GMG Classical Music Forum

The Music Room => Opera and Vocal => Topic started by: Jaakko Keskinen on August 16, 2017, 02:47:08 PM

Title: The greatest librettist
Post by: Jaakko Keskinen on August 16, 2017, 02:47:08 PM
Who, in your opinion, is the greatest librettist?

Laugh away, but I think it's Wagner. I am of the opinion that his often enough turgid writing style in some of the political writings does not extend to his libretti. And to be sure, Wagner did have influence on literature, for example Thomas Mann. With Mann it is a bit hard to tell though whether or not it was only Wagner's music which influenced (among many others, natürlich) his books, or whether Wagner's writings did as well. Probably both. There is certainly a leitmotive technique found in Mann's works. And remember how many musically great operas have not stayed in repertory because of a bad libretto? If Wagner's writing style was that bad, shouldn't that have happened to his operas as well?

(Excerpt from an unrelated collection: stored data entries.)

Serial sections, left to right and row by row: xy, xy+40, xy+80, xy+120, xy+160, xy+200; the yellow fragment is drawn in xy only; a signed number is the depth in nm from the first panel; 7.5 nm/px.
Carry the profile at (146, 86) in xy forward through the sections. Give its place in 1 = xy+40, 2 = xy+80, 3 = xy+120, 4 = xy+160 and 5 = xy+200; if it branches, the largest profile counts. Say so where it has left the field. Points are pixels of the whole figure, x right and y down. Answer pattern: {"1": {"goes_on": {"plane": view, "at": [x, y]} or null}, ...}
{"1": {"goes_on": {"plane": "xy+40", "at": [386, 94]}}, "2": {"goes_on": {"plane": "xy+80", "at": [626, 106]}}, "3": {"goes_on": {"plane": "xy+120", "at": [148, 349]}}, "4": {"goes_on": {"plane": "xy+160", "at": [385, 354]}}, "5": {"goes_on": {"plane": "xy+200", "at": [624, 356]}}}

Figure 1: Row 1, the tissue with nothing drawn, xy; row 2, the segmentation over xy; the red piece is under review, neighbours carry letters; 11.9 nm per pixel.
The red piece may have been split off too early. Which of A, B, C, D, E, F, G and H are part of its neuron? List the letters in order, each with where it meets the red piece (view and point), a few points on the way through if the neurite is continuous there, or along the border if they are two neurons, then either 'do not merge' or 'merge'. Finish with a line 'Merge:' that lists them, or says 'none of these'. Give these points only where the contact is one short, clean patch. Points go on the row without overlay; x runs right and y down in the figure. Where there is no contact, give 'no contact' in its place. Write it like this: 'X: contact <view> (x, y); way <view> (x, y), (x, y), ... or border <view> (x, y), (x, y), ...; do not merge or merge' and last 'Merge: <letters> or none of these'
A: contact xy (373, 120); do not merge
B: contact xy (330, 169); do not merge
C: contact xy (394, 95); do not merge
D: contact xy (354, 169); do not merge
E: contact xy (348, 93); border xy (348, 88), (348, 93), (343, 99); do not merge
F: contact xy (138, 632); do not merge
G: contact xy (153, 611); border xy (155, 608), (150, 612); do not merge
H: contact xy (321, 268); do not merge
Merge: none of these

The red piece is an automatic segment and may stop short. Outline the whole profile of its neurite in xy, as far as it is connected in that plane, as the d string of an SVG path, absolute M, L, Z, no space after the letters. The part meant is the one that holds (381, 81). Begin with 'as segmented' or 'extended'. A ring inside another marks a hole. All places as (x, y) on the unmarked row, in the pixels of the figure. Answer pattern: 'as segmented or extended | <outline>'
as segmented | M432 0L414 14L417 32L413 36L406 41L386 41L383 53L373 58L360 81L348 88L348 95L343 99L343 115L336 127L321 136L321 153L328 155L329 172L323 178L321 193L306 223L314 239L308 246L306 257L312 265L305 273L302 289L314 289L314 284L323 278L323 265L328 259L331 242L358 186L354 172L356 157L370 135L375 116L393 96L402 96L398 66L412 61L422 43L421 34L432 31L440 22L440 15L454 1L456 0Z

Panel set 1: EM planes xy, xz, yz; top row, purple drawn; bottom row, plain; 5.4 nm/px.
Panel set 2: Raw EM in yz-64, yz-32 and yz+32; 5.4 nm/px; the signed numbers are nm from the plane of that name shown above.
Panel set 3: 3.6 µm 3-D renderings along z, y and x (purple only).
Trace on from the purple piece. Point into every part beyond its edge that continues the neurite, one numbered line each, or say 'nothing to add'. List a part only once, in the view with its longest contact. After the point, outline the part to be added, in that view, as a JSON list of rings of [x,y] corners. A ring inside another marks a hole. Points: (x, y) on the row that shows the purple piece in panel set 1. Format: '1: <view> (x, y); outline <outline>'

Other librettists I like very much, are Giuseppe Giacosa and Luigi Illica (Puccini), Guelfo Civinini and Carlo Zangarini (Puccini), all three of Fidelio's librettists, Lorenzo da Ponte (Mozart), Arrigo Boito (Verdi), Hugo von Hoffmannsthal (Strauss), Léon de Wailly and Henri Auguste Barbier (Berlioz).
Title: Re: The greatest librettist
Post by: North Star on August 16, 2017, 03:50:11 PM
Leoš Janáček 8)
Title: Re: The greatest librettist
Post by: mc ukrneal on August 16, 2017, 04:26:23 PM
Da Ponte and Boito - 1a and 1b. Or vice versa! :) 
Title: Re: The greatest librettist
Post by: Spineur on August 16, 2017, 11:03:40 PM
Quote from: mc ukrneal on August 16, 2017, 04:26:23 PM
Da Ponte and Boito - 1a and 1b. Or vice versa! :)
Yes unsurpassed.  In a second league, Luigi Illica -Puccini librettist and Eugène Scribe (Verdi, Donizetti & many french operas).
Title: Re: The greatest librettist
Post by: Jo498 on August 16, 2017, 11:58:36 PM
I think Fidelio is underrated by some but not the libretto which is not very good. If at least some of librettists had been better, it would probably have spared Beethoven a lot of energy in revising etc. before he/they finally came up with something that worked. And he might have been able to use this energy for something additional we now lack.

Wagner is strange and mannered but it works in combination with the music. (Although apparently in the late 19th century there were public readings/recitationsn of Wagner libretti.)